Texto proporcionado
Los límites de la encarnación

¿Cuáles son los límites de la encarnación? Cuando hablamos de la envoltura que forma el cuerpo del espíritu, la encarnación no tiene límites exactamente definidos, pues la materialidad de esta envoltura disminuye a medida que el espíritu se purifica.
En algunos mundos más avanzados que la Tierra, este cuerpo es menos compacto, menos pesado y menos denso y, por lo tanto, está menos sujeto a las vicisitudes. En un nivel superior, es permeable y casi fluido. De nivel en nivel se desmaterializa y finalmente se funde con el periespíritu.
Según el mundo en el que tenga que vivir, el espíritu adopta la envoltura que corresponde a la naturaleza de este mundo. El periespíritu también experimenta una transformación gradual. Se vuelve cada vez más etéreo hasta alcanzar la completa pureza que caracteriza a los espíritus puros.
Aunque existan mundos especiales destinados a la residencia de espíritus muy desarrollados, no están sujetos a ellos, como ocurre en los mundos inferiores. El estado de desprendimiento en que se encuentran les permite ir adonde les llamen las tareas que les han sido confiadas.
Si consideramos la encarnación desde el punto de vista material, tal como tiene lugar en la Tierra, podemos decir que se limita a los mundos inferiores. Corresponde, pues, al espíritu liberarse de ella más o menos rápidamente mediante el trabajo de purificación.
También hay que tener en cuenta que en el estado errante, es decir, en el intervalo de las existencias corpóreas, la situación del espíritu está relacionada con la naturaleza del mundo al que le ata su grado de progreso. Así, en la impermanencia, el espíritu es más o menos feliz, libre e iluminado, según esté más o menos desmaterializado.

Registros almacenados
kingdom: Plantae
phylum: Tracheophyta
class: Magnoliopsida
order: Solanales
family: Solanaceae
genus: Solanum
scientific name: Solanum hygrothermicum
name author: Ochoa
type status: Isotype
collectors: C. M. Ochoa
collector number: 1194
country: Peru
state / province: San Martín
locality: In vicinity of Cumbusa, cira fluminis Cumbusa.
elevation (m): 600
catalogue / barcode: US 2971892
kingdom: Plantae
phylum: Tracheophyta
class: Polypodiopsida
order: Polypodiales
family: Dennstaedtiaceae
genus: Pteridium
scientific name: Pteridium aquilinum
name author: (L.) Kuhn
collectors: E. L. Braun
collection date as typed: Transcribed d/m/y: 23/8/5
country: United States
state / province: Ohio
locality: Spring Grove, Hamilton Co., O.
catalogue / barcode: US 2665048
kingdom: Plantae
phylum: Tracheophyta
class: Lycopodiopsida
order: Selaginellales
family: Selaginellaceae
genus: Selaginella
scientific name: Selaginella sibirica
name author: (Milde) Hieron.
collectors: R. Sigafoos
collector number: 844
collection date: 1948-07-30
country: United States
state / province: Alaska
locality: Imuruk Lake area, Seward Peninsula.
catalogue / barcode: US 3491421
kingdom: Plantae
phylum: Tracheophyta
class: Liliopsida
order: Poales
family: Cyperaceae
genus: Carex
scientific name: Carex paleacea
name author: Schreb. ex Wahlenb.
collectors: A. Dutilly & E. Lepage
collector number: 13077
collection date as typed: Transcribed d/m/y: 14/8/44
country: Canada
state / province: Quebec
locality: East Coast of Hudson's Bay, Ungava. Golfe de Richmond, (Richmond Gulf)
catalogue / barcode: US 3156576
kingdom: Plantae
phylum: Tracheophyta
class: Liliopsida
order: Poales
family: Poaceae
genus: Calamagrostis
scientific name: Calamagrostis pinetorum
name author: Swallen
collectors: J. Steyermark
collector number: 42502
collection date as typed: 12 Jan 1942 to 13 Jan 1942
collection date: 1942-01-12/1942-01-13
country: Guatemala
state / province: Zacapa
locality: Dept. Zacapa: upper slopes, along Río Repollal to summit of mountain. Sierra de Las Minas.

Trabajo requerido
Extraiga literalmente del texto sobre los límites de la encarnación todo lo comprendido desde "También hay que" hasta "o menos desmaterializado.". Los registros no guardan relación con el texto.

Su respuesta
También hay que tener en cuenta que en el estado errante, es decir, en el intervalo de las existencias corpóreas, la situación del espíritu está relacionada con la naturaleza del mundo al que le ata su grado de progreso. Así, en la impermanencia, el espíritu es más o menos feliz, libre e iluminado, según esté más o menos desmaterializado.